__Written task 1__. Quote the Milwaukee Street article from "City of Delafield" to "approximately $450,000 project.".

STREET PLANS - Delafield City Engineer Mike Court, during a Common Council meeting, points to a map that details plans for the widening and reconstruction of Milwaukee Street. Nearly three dozen city residents - most of them who live on Milwaukee Street - are objecting to the number of trees that will be destroyed in the project and the proposed installation of curbs and gutters to replace existing drainage ditches.

STREET PLANS - Delafield City Engineer Mike Court, during a Common Council meeting, points to a map that details plans for the widening and reconstruction of Milwaukee Street. Nearly three dozen city residents - most of them who live on Milwaukee Street - are objecting to the number of trees that will be destroyed in the project and the proposed installation of curbs and gutters to replace existing drainage ditches. Photo by:

Opposition continues despite project approvals

City of Delafield - Although the project has been approved by the Common Council, its design plans are nearly complete and construction bids are about to be let, opposition to widening Milwaukee Street won't go away, and the opponents are beginning to anger Mayor Ed McAleer.

Despite the protests of some neighbors, the Public Works Committee unanimously agreed Wednesday night, Feb. 6, to approve initial design plans and recommend the city seek construction bids on the approximately $450,000 project.

The road work will extend along Milwaukee Street from Oneida to Oak streets and includes widening the roadway and installing curb and gutters and sidewalks along some portions of the street.

The proposal is a compromise of an original plan that would have widened the street from Oneida to Main Street at a cost of about $900,000.

__Written task 2__. Put the transcribed lines of the listing, from the start of the listing through the line with "It felt that, in", into a numbered list, and skip any blank lines. Leave the pictures out of your answer.

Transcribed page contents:
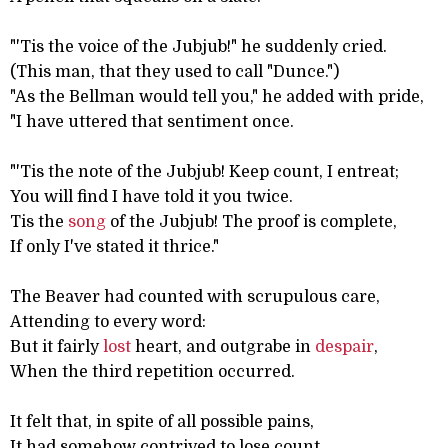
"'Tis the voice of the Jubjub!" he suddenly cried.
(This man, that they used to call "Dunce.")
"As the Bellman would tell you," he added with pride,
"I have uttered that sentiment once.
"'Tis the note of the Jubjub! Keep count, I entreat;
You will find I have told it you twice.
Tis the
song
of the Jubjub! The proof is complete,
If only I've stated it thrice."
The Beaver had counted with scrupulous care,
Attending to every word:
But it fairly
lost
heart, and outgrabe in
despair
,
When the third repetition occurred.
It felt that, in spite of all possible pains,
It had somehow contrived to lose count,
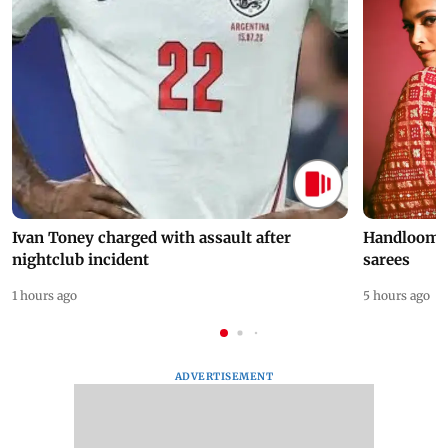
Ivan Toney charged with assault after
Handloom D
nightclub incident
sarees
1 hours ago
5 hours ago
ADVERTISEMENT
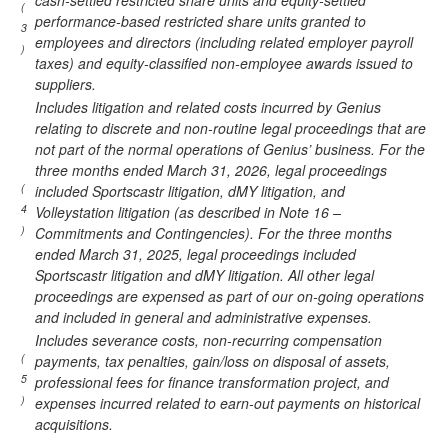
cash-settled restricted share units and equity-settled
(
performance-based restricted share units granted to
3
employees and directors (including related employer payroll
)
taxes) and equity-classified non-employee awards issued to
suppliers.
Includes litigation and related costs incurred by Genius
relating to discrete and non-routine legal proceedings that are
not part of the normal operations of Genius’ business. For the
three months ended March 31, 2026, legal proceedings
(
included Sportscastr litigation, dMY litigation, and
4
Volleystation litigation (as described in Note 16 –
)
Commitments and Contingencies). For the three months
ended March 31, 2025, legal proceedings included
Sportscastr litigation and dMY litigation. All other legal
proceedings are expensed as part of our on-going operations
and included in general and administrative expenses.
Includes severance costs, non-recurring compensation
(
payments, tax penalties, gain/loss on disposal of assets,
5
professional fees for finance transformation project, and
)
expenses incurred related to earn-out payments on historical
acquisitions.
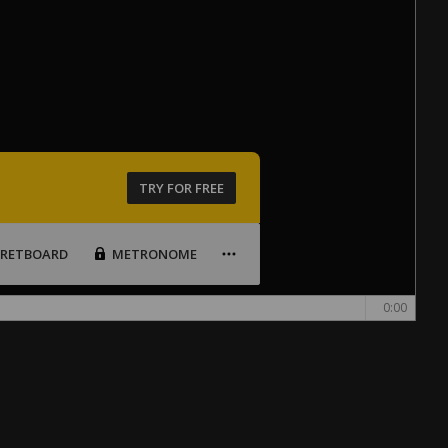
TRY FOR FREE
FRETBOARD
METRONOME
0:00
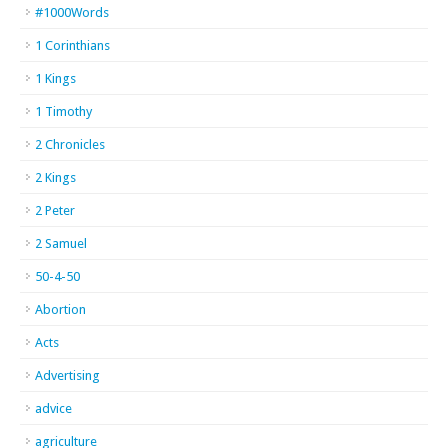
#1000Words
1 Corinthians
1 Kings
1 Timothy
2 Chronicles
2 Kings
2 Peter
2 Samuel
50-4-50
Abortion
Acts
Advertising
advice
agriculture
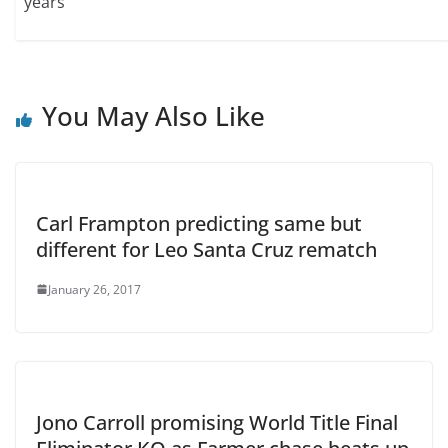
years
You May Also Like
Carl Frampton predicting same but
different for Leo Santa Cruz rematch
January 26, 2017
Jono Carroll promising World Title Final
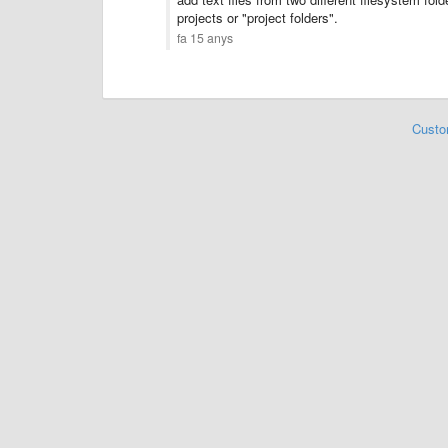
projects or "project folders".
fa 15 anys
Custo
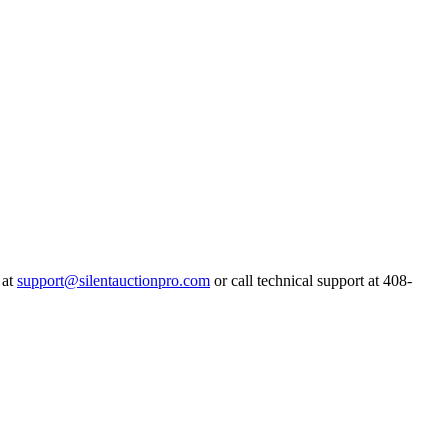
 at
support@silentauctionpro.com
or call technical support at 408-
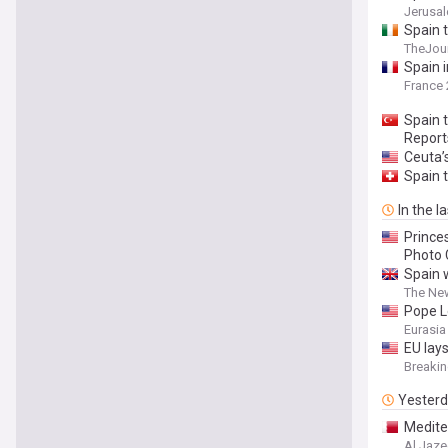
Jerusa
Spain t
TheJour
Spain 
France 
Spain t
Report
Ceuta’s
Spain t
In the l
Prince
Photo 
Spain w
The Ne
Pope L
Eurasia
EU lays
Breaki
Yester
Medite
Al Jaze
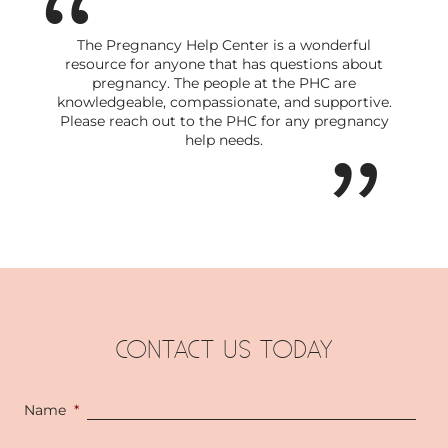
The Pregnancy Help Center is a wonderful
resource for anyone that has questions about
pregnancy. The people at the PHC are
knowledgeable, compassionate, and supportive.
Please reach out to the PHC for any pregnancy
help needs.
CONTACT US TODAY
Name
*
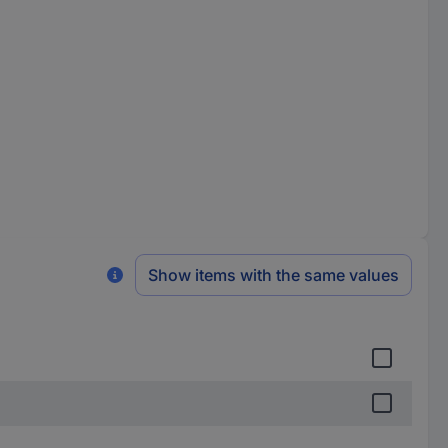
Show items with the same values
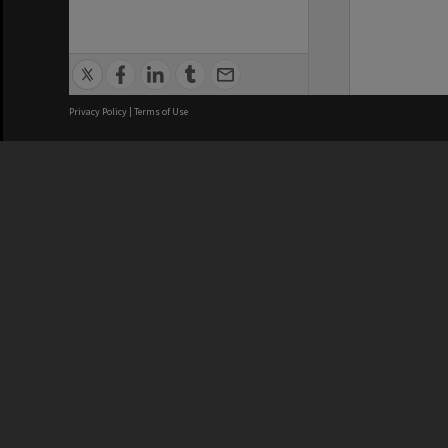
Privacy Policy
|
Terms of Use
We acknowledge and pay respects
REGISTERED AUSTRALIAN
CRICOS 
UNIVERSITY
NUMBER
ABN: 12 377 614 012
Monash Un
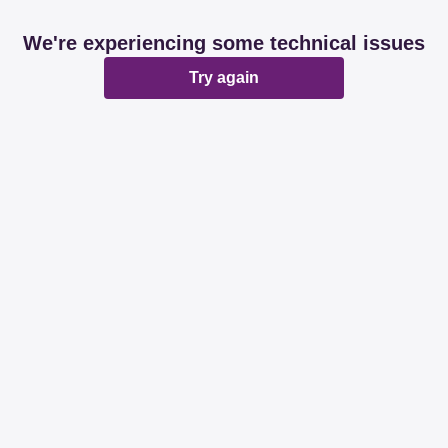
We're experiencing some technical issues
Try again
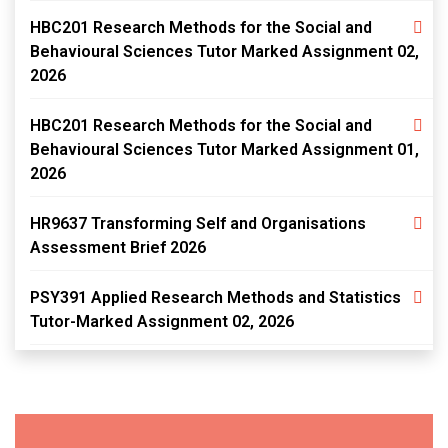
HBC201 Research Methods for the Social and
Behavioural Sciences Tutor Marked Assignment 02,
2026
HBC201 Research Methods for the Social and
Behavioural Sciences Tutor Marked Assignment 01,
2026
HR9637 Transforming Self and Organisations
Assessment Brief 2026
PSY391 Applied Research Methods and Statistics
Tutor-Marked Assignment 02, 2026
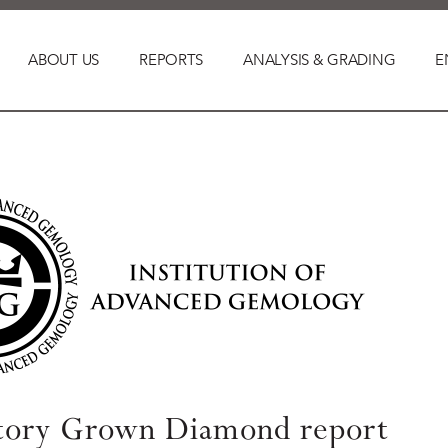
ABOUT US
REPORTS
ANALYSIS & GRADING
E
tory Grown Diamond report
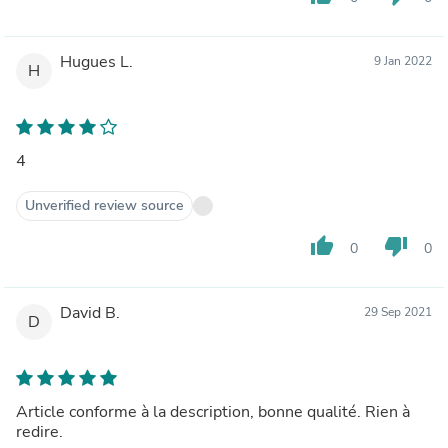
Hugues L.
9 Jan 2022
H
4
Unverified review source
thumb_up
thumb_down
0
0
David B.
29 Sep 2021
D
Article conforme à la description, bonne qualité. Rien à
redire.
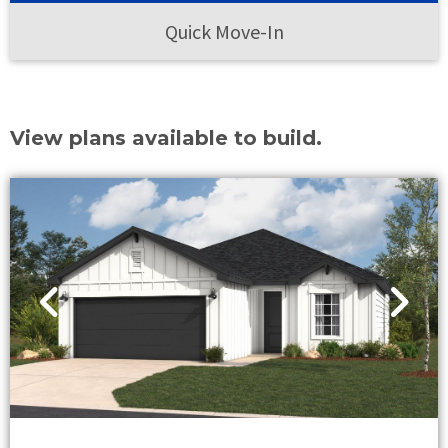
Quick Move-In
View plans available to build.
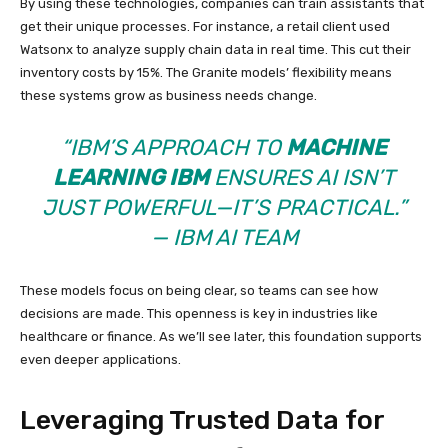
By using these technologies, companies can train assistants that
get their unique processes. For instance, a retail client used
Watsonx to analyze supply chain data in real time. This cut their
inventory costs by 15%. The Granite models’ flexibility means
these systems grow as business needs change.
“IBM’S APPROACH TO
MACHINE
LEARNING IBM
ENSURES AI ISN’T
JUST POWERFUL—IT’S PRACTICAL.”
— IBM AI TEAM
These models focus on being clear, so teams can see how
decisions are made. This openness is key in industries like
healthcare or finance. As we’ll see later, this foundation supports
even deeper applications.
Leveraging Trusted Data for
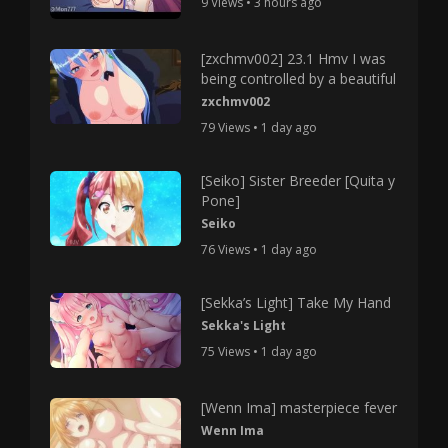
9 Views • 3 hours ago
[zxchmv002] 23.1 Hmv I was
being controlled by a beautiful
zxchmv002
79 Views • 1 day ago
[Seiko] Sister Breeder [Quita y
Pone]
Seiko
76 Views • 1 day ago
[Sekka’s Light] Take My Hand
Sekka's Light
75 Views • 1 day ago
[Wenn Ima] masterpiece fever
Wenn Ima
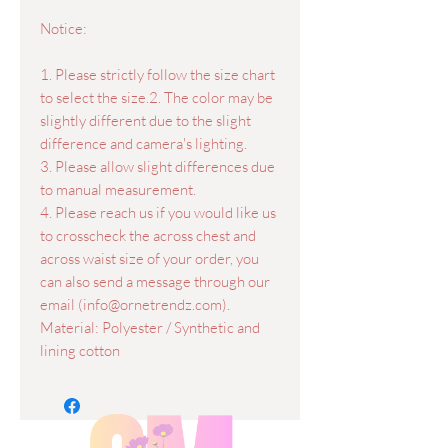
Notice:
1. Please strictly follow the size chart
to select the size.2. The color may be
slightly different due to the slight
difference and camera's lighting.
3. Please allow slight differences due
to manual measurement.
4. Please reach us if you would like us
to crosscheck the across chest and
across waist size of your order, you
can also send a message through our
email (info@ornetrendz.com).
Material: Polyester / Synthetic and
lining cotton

__Solution 1__.
City of Delafield - Although the project has been approved by the Common Council, its design plans are nearly complete and construction bids are about to be let, opposition to widening Milwaukee Street won't go away, and the opponents are beginning to anger Mayor Ed McAleer.

Despite the protests of some neighbors, the Public Works Committee unanimously agreed Wednesday night, Feb. 6, to approve initial design plans and recommend the city seek construction bids on the approximately $450,000 project.

__Solution 2__.
1. "'Tis the voice of the Jubjub!" he suddenly cried.
2. (This man, that they used to call "Dunce.")
3. "As the Bellman would tell you," he added with pride,
4. "I have uttered that sentiment once.
5. "'Tis the note of the Jubjub! Keep count, I entreat;
6. You will find I have told it you twice.
7. Tis the
8. song
9. of the Jubjub! The proof is complete,
10. If only I've stated it thrice."
11. The Beaver had counted with scrupulous care,
12. Attending to every word:
13. But it fairly
14. lost
15. heart, and outgrabe in
16. despair
17. ,
18. When the third repetition occurred.
19. It felt that, in spite of all possible pains,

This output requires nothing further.